### Material provided
┌──
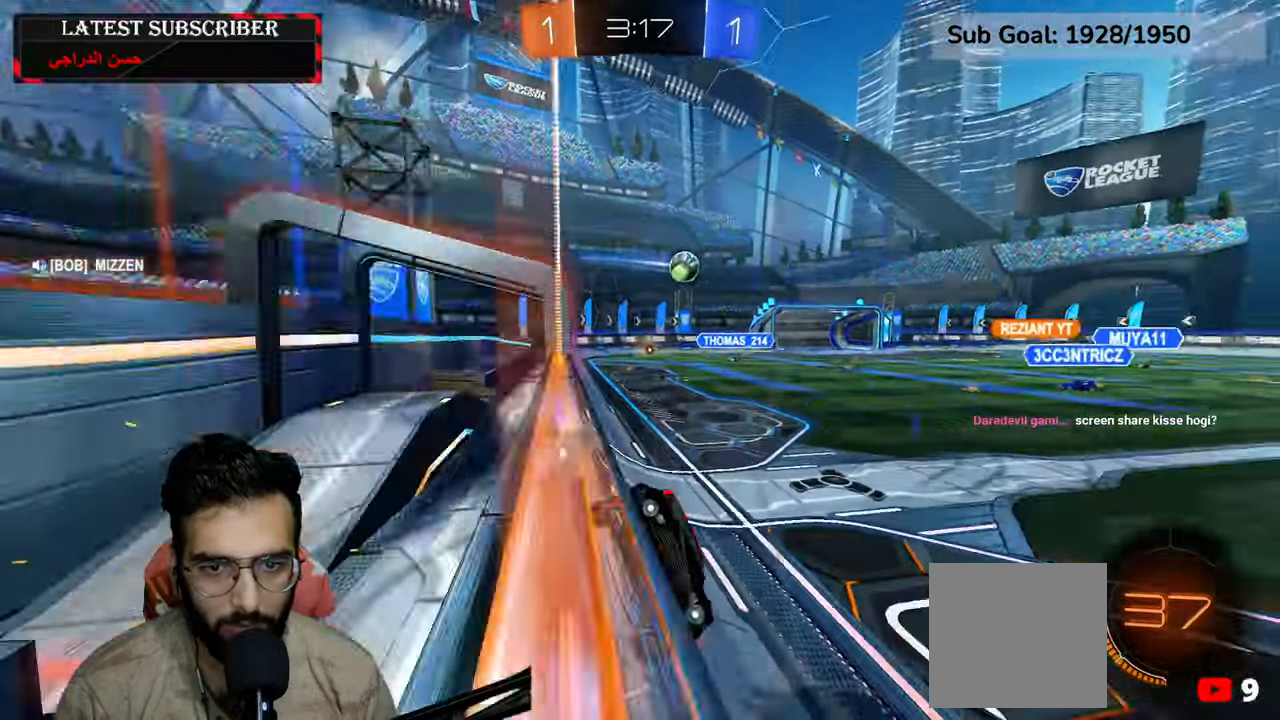
{"dt_ms": 1000, "buttons": ["Y", "R1"], "left_stick": "center", "right_stick": "center", "events": [[84, "R2", "down"], [200, "left_stick", "center"], [400, "Y", "down"], [500, "Y", "up"], [750, "R2", "up"], [967, "Y", "down"]]}
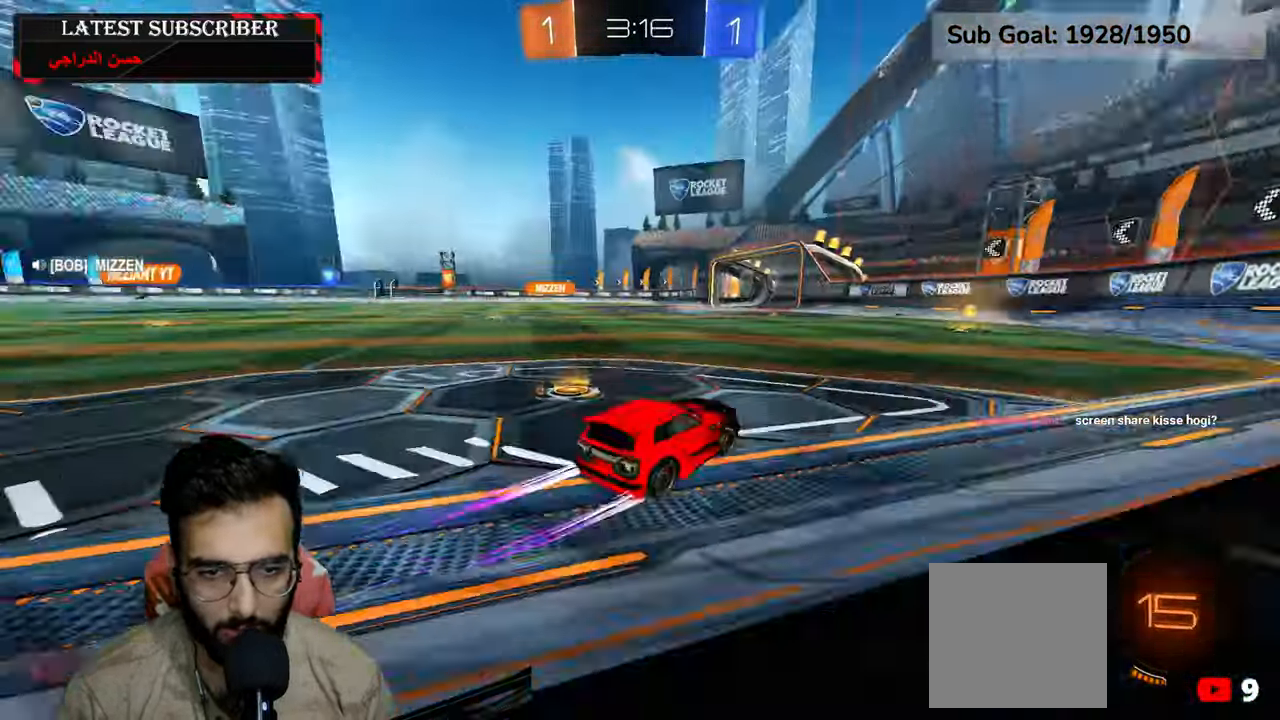
{"dt_ms": 500, "buttons": ["R1"], "left_stick": "left", "right_stick": "center", "events": [[50, "Y", "up"], [67, "left_stick", "down-right"], [217, "left_stick", "center"], [500, "left_stick", "left"]]}
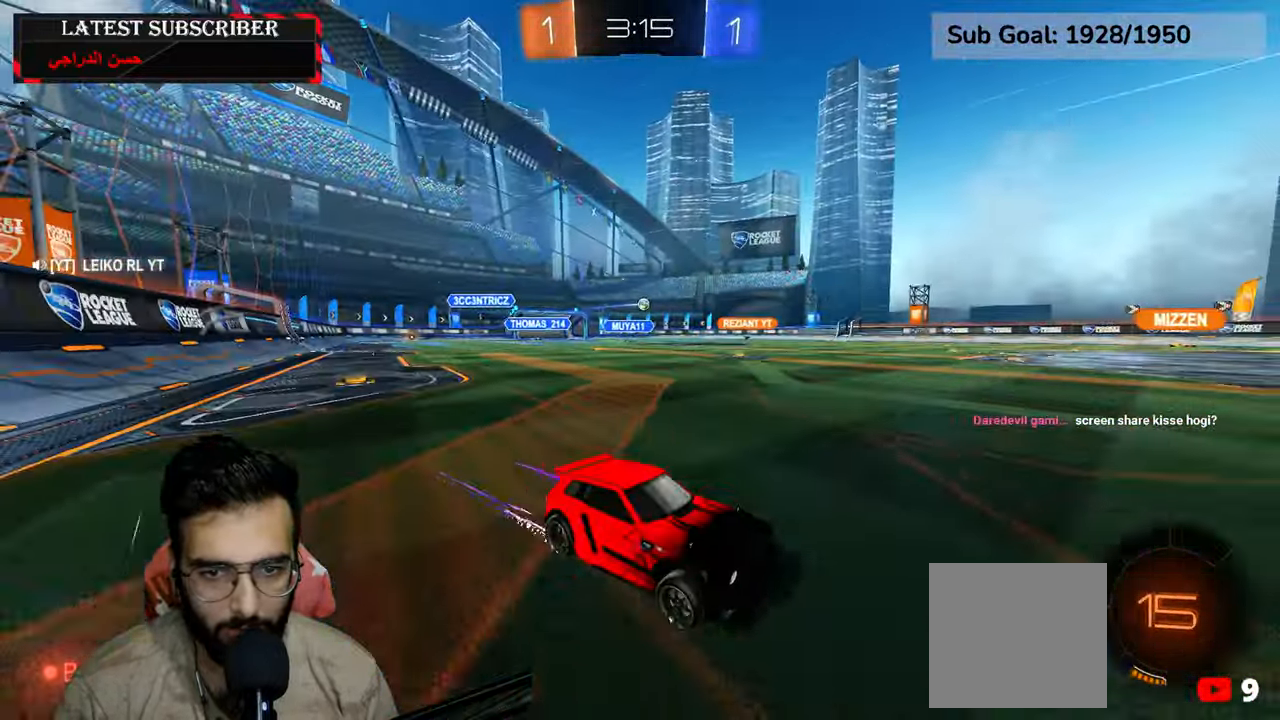
{"dt_ms": 500, "buttons": ["R1"], "left_stick": "left", "right_stick": "center", "events": [[300, "R2", "down"], [500, "R2", "up"]]}
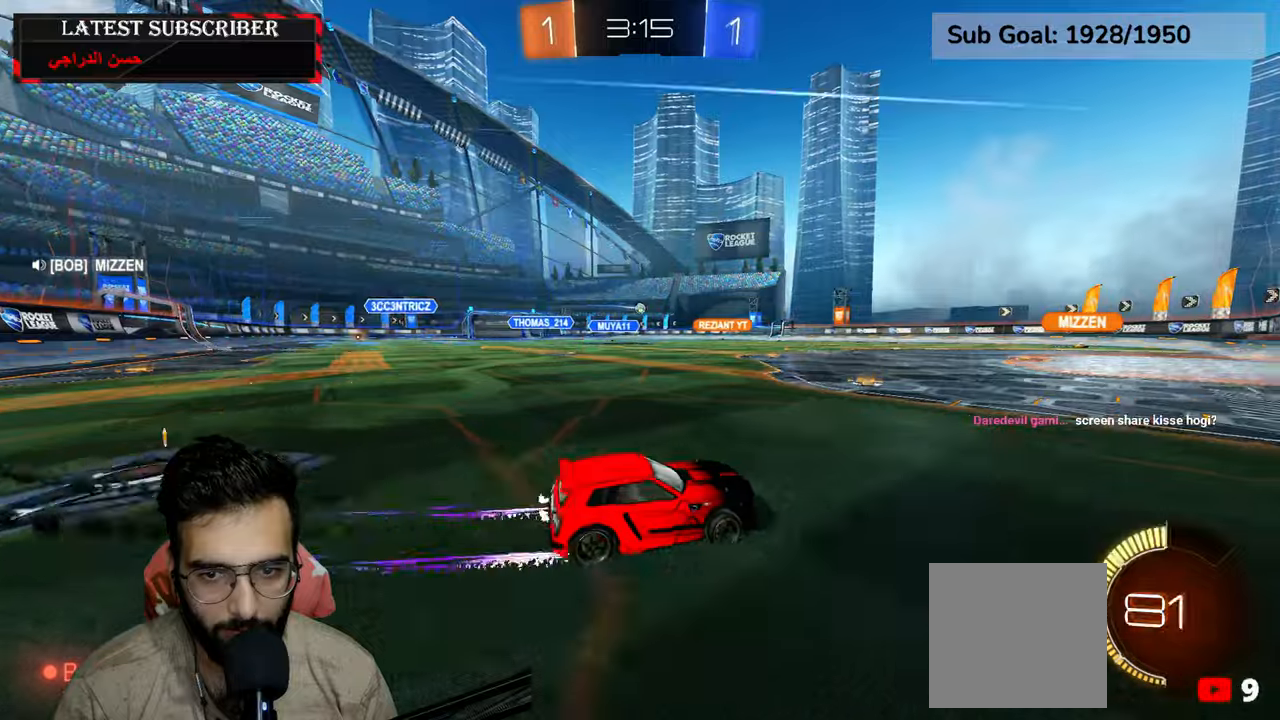
{"dt_ms": 500, "buttons": ["R1"], "left_stick": "left", "right_stick": "center", "events": [[117, "left_stick", "center"], [384, "left_stick", "left"]]}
└──
### Activity
What's needed is every line above, retyped exactly and free of pictures.

### Task response
{"dt_ms": 1000, "buttons": ["Y", "R1"], "left_stick": "center", "right_stick": "center", "events": [[84, "R2", "down"], [200, "left_stick", "center"], [400, "Y", "down"], [500, "Y", "up"], [750, "R2", "up"], [967, "Y", "down"]]}
{"dt_ms": 500, "buttons": ["R1"], "left_stick": "left", "right_stick": "center", "events": [[50, "Y", "up"], [67, "left_stick", "down-right"], [217, "left_stick", "center"], [500, "left_stick", "left"]]}
{"dt_ms": 500, "buttons": ["R1"], "left_stick": "left", "right_stick": "center", "events": [[300, "R2", "down"], [500, "R2", "up"]]}
{"dt_ms": 500, "buttons": ["R1"], "left_stick": "left", "right_stick": "center", "events": [[117, "left_stick", "center"], [384, "left_stick", "left"]]}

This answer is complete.